The code for this experiment is in the same file as before.
Stream element | Jelly | JSON-LD (compacted) | CBOR-LD |
---|---|---|---|
0 | 1337 | 1098 | 145 |
1 | 331 | 1098 | 145 |
2 | 331 | 1098 | 145 |
Remember, CBOR-LD is putting essentially the entire dictionary (IRIs and stuff) in the context, which is not part of the message. In Jelly, I ran the same VC through the encoder a few times, to get a similar effect as with the IoT data. The first frame is larger, because it contains the prefixes and dictionary entries, but the subsequent frames are much smaller.
So – if you treated the first Jelly frame as a “context” of sorts that is pre-shared between the producer and the consumer, you would get a very similar mechanism as in CBOR-LD. In that case I’d say that the comparison between the 331
bytes of Jelly to the 145
bytes of CBOR-LD is a fair one.
I also tried applying binary compression (gzip and zstd) to the outputs (see the code):
Binary compression | Jelly (el. 1) | JSON-LD (compacted) | CBOR-LD |
---|---|---|---|
None | 331 | 1098 | 145 |
gzip (level 6) | 274 | 549 | 168 |
zstd (level 19) | 264 | 552 | 157 |
Setting higher compression levels did not make the files smaller. We can see that you can shave off a few bytes from the Jelly file, but it’s still far from being as compact as CBOR-LD. On the other hand, the CBOR file gets a bit larger, because the data is already very tightly compressed.
Concluding thoughts
Jelly and CBOR-LD are both binary RDF formats, but with very different goals, use cases, and strengths.
CBOR-LD can be really, really compact, if you put in the work of defining a good context. Jelly does everything automatically for you (“one size fits all”), but is not as compact.
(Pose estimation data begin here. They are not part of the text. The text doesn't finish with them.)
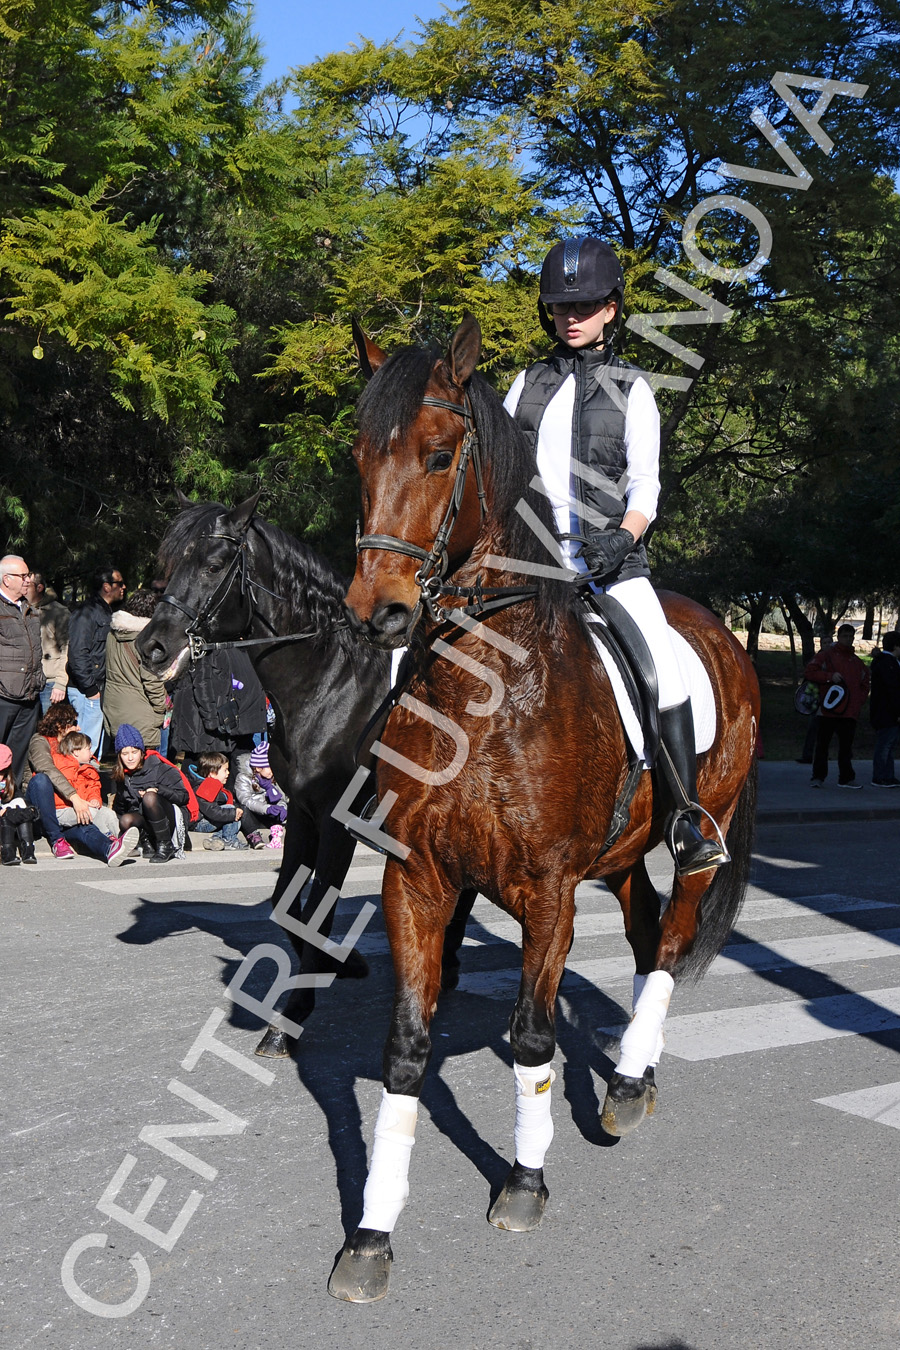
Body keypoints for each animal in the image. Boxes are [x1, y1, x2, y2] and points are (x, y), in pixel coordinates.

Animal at [135, 494, 477, 1053]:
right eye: (171, 563)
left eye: (212, 565)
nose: (152, 646)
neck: (331, 680)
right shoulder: (301, 809)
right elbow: (284, 904)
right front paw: (344, 963)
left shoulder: (338, 819)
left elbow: (318, 909)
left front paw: (290, 1017)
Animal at [330, 313, 761, 1296]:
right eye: (359, 455)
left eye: (440, 454)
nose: (377, 613)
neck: (487, 689)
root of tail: (720, 631)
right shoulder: (418, 882)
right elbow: (405, 1049)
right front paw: (371, 1233)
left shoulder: (548, 891)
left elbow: (532, 1039)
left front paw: (524, 1182)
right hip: (624, 853)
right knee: (643, 934)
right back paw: (637, 1072)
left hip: (699, 831)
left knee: (671, 942)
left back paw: (629, 1085)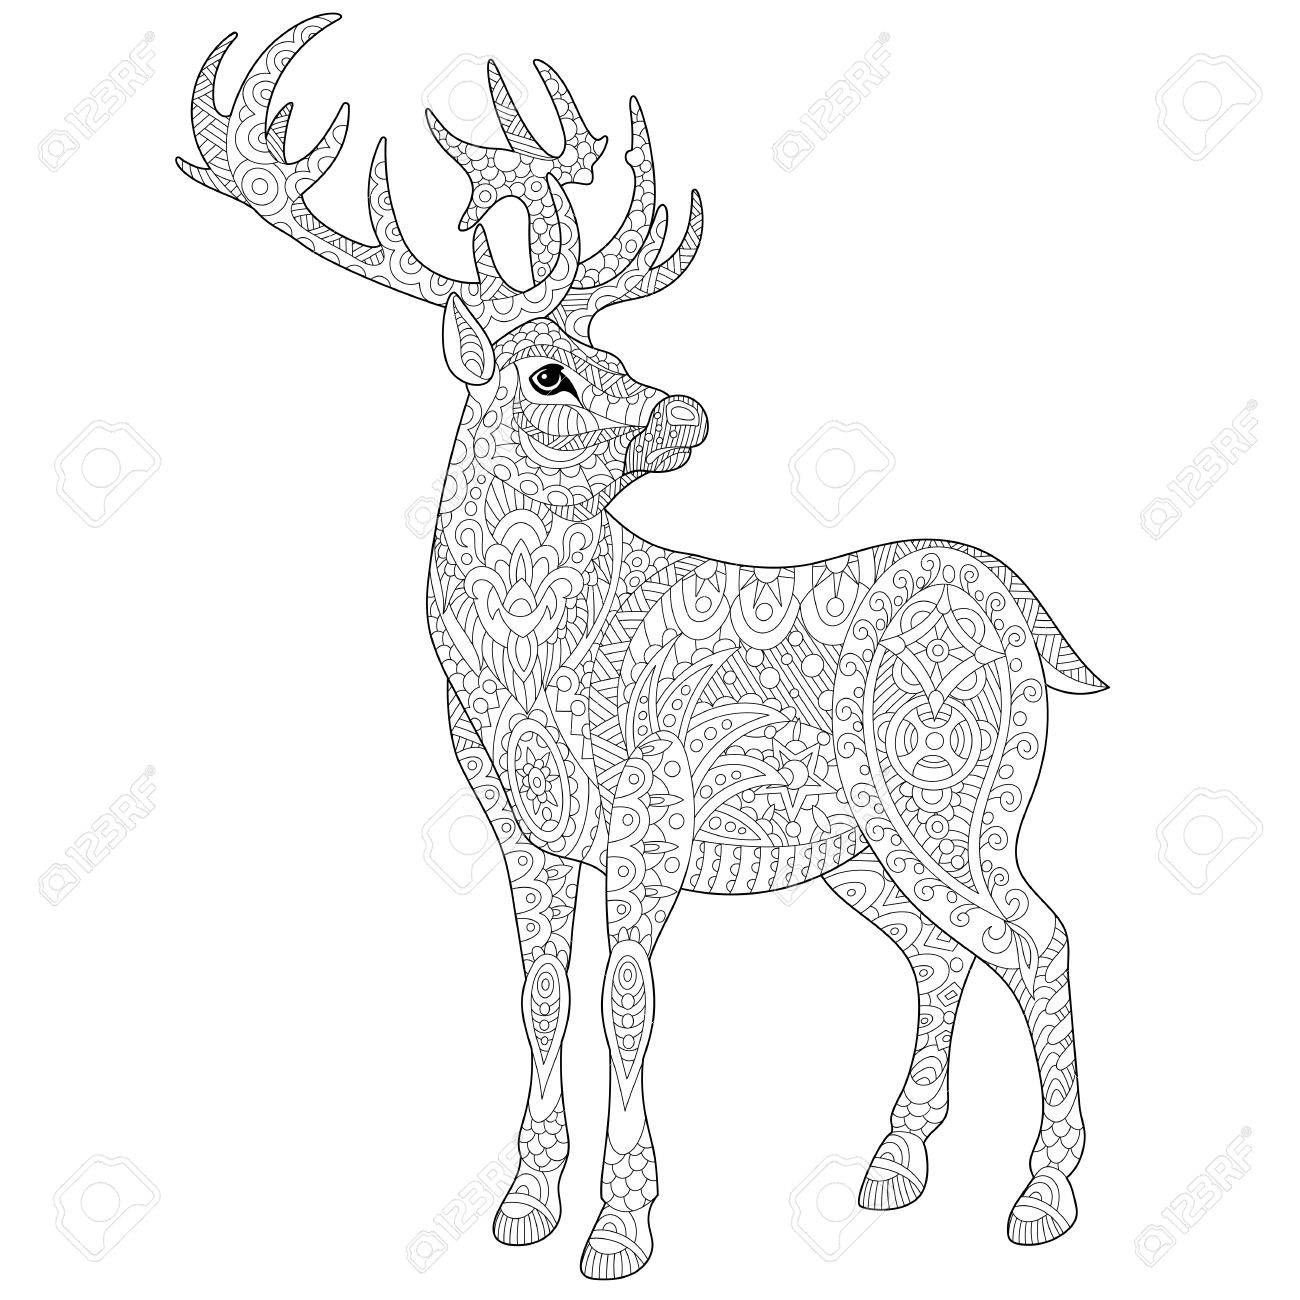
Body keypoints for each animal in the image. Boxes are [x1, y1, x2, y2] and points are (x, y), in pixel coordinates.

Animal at [180, 14, 1107, 1279]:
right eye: (552, 370)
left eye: (614, 355)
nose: (687, 412)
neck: (530, 675)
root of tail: (1020, 607)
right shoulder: (514, 817)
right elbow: (540, 990)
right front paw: (524, 1201)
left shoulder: (654, 802)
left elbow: (629, 996)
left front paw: (619, 1225)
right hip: (864, 843)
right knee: (943, 951)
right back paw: (893, 1166)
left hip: (955, 784)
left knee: (1036, 933)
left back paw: (1043, 1193)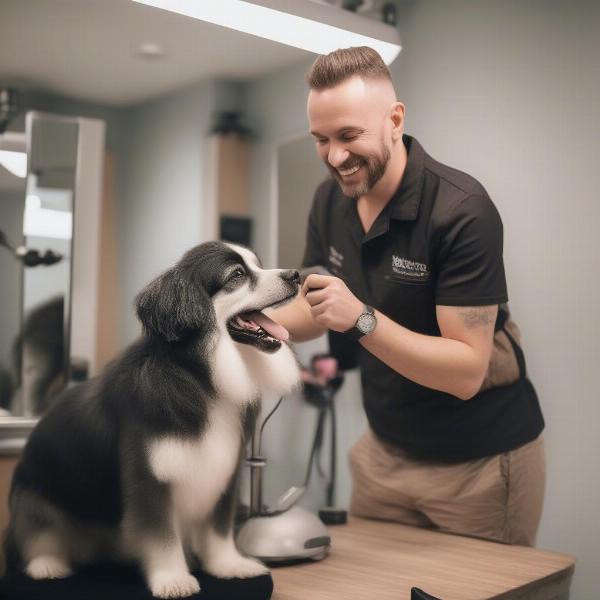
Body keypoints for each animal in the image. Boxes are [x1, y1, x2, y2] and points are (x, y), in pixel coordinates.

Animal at [4, 241, 302, 596]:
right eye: (238, 275)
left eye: (259, 264)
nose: (296, 275)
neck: (200, 376)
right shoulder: (148, 477)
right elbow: (161, 536)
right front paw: (172, 579)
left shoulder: (223, 476)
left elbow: (217, 531)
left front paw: (228, 565)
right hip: (35, 501)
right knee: (37, 535)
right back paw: (47, 564)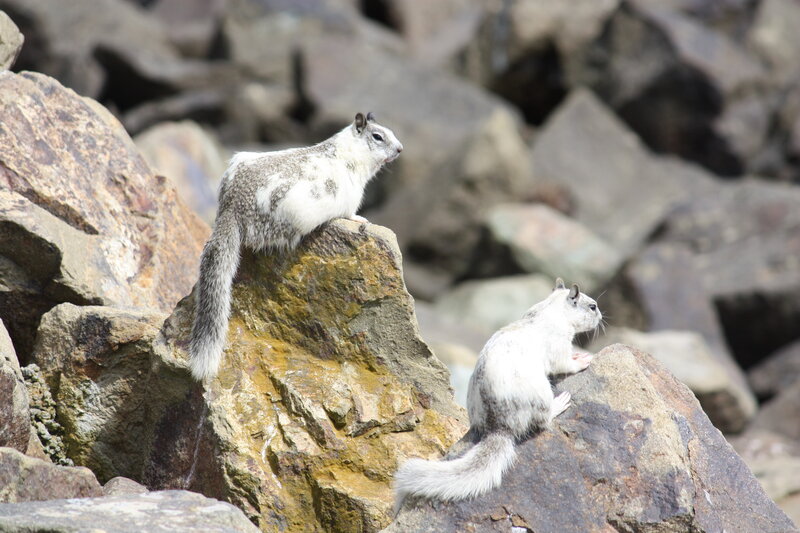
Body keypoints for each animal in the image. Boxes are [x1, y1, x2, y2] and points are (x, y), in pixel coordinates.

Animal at [188, 112, 403, 381]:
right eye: (377, 136)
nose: (400, 149)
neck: (348, 152)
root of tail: (231, 206)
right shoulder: (351, 197)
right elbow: (351, 213)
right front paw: (361, 219)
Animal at [394, 278, 601, 504]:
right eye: (592, 306)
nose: (601, 317)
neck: (553, 308)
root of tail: (498, 426)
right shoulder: (560, 347)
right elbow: (565, 363)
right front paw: (582, 359)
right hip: (542, 395)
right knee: (543, 421)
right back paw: (560, 403)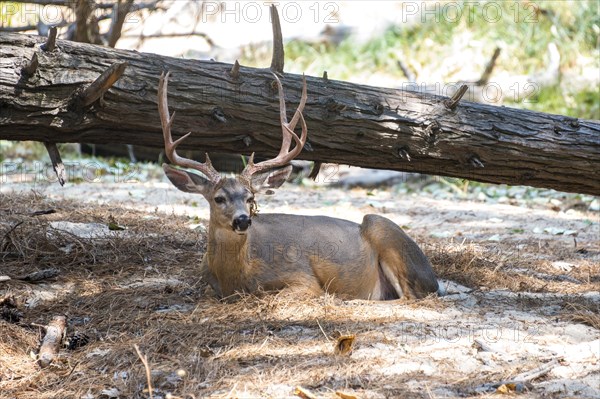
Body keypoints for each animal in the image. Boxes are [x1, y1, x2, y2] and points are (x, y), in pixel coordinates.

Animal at [159, 72, 440, 302]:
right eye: (219, 198)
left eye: (250, 197)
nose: (242, 220)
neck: (235, 278)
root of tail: (436, 281)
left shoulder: (302, 277)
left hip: (380, 227)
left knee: (410, 297)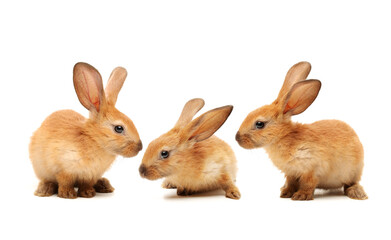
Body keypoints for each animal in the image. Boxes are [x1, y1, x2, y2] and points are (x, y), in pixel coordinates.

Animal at [29, 62, 142, 199]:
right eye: (119, 128)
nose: (140, 147)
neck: (94, 140)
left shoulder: (90, 175)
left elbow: (86, 184)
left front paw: (88, 193)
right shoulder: (64, 169)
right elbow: (65, 182)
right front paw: (67, 194)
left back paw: (104, 185)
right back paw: (44, 190)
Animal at [236, 62, 368, 201]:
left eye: (259, 124)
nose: (237, 137)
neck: (283, 137)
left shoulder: (311, 169)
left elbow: (308, 184)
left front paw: (301, 196)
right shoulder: (291, 173)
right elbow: (291, 183)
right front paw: (285, 193)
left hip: (354, 171)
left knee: (352, 183)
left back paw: (357, 193)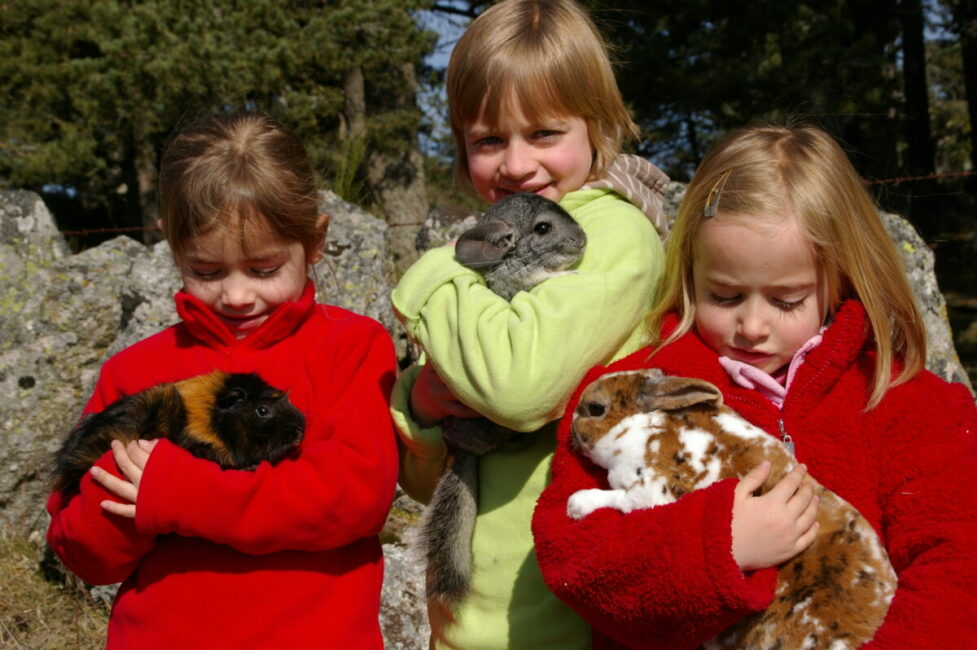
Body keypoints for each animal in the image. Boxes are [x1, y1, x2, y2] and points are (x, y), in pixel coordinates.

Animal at [416, 190, 584, 604]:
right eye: (543, 228)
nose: (584, 240)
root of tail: (462, 448)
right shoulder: (520, 281)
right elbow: (542, 277)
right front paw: (570, 274)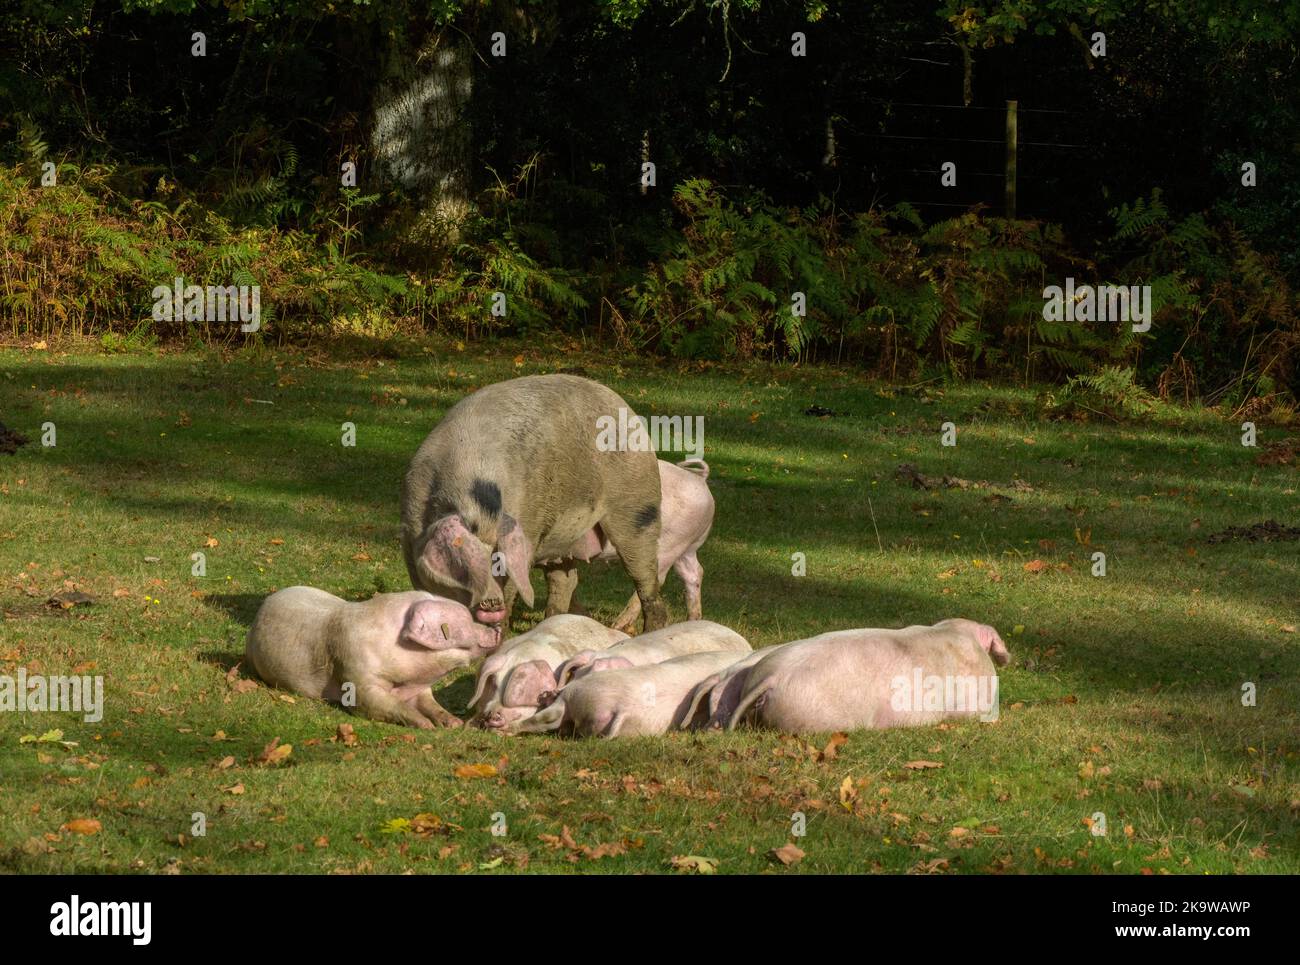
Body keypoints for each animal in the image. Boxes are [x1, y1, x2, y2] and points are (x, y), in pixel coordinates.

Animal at [245, 587, 501, 729]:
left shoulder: (420, 689)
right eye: (464, 621)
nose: (496, 628)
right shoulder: (355, 678)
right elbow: (384, 704)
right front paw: (426, 725)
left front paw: (453, 723)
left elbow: (431, 703)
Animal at [400, 374, 667, 634]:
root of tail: (625, 407)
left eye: (497, 562)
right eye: (463, 566)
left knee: (647, 580)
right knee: (565, 580)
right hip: (561, 535)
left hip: (639, 509)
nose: (491, 603)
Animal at [549, 459, 715, 632]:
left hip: (668, 545)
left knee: (653, 579)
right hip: (686, 545)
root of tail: (700, 480)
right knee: (694, 573)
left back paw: (618, 625)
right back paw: (693, 621)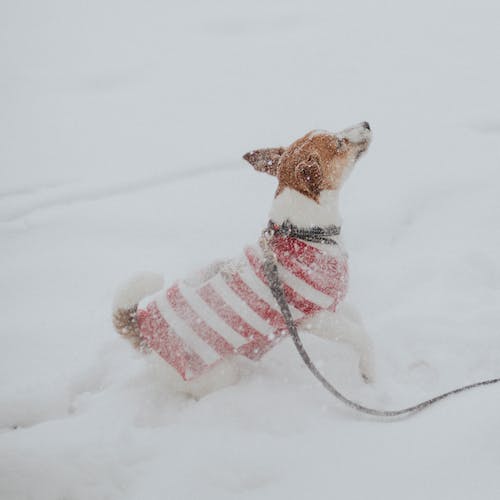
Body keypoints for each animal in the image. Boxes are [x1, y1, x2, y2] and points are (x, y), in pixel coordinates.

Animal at [111, 123, 374, 396]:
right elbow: (361, 337)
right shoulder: (316, 319)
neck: (304, 232)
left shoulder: (331, 305)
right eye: (339, 143)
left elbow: (356, 317)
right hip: (217, 374)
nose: (366, 123)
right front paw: (369, 372)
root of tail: (142, 331)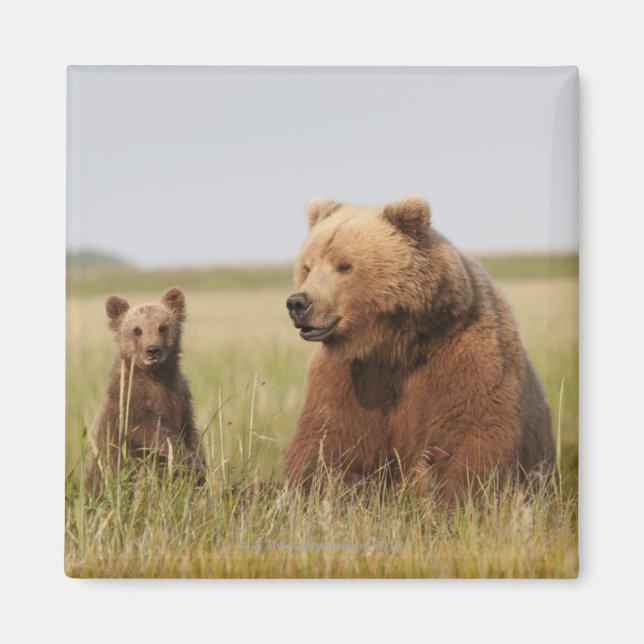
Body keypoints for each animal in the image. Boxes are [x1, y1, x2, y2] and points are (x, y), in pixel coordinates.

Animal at [86, 287, 205, 492]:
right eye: (137, 329)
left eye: (162, 327)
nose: (153, 350)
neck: (155, 374)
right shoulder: (131, 398)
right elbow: (148, 430)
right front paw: (186, 458)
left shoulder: (180, 394)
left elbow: (189, 430)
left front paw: (198, 464)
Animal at [284, 195, 555, 502]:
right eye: (307, 267)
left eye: (344, 265)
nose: (298, 303)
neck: (395, 345)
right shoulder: (347, 375)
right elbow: (325, 437)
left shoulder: (463, 353)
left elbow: (471, 432)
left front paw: (459, 499)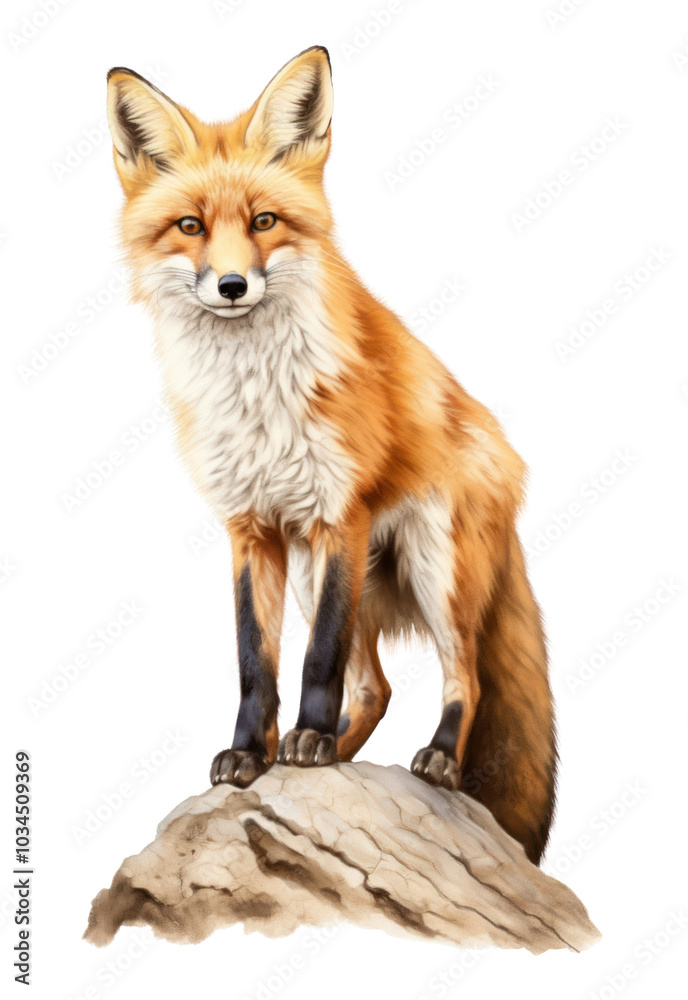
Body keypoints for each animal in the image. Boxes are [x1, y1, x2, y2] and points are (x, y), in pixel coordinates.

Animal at [106, 45, 557, 864]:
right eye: (190, 225)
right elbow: (256, 662)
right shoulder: (251, 529)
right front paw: (251, 755)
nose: (231, 285)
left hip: (432, 568)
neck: (254, 393)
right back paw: (330, 756)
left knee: (465, 675)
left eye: (264, 221)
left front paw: (306, 738)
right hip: (326, 574)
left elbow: (315, 660)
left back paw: (429, 759)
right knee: (376, 687)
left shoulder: (336, 513)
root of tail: (510, 462)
There are things that could be improved in Jelly to make it a bit smaller (and I’m working on it!), but it often does require sacrificing some interoperability or speed.
On the very far extreme end, you could define a binary format that has a context that’s a pattern of triples with a couple of blanks to fill in (like a template). The binary representation would be just the serialized field contents, in sequence. Literally zero overhead. Flexibility would be zero as well, but it would be the most compact format possible. At this point I start to wonder if it wouldn’t make sense to just use a dedicated binary format for the specific use case, and then link it to an RML template or something like that. 😆 Quite honestly, I think that this kind of approach may make quite a lot sense for narrowly-defined messages – from what I understand this is similar to what the SmartEdge EU project is working on.
The point is that there is always a trade-off between compactness, speed, and flexibility. Jelly is optimized for speed and flexibility, while CBOR-LD is optimized for compactness. The choice of format depends on the use case. I think CBOR-LD is an excellent idea overall, but one with relatively narrow use cases. There is also the issue of how to keep track of the registered contexts, and the related security implications – this was brought up at the last W3C JSON-LD CG meeting. I will keep working on making Jelly a bit more compact, but there is only so much that you can do without sacrificing the other properties.
Caveat: I did not compare speed here, at all. While Jelly is insanely fast, especially for IoT data, I would expect CBOR-LD to be way slower, because it’s another layer of complexity on an already complex format (JSON-LD). I guess that’s a topic for future blogpost.
Shout-outs
Many thanks to filip26 for his help in explaining to me how CBOR-LD works and how to use it. He made the amazing Titanium RDF API I used to convert between Jelly and CBOR-LD, the iridium-cbor-ld library, and the ld-cli
tool, which was super helpful.
Also, shout out to the W3C JSON-LD Community Group, through which I got to know CBOR-LD better!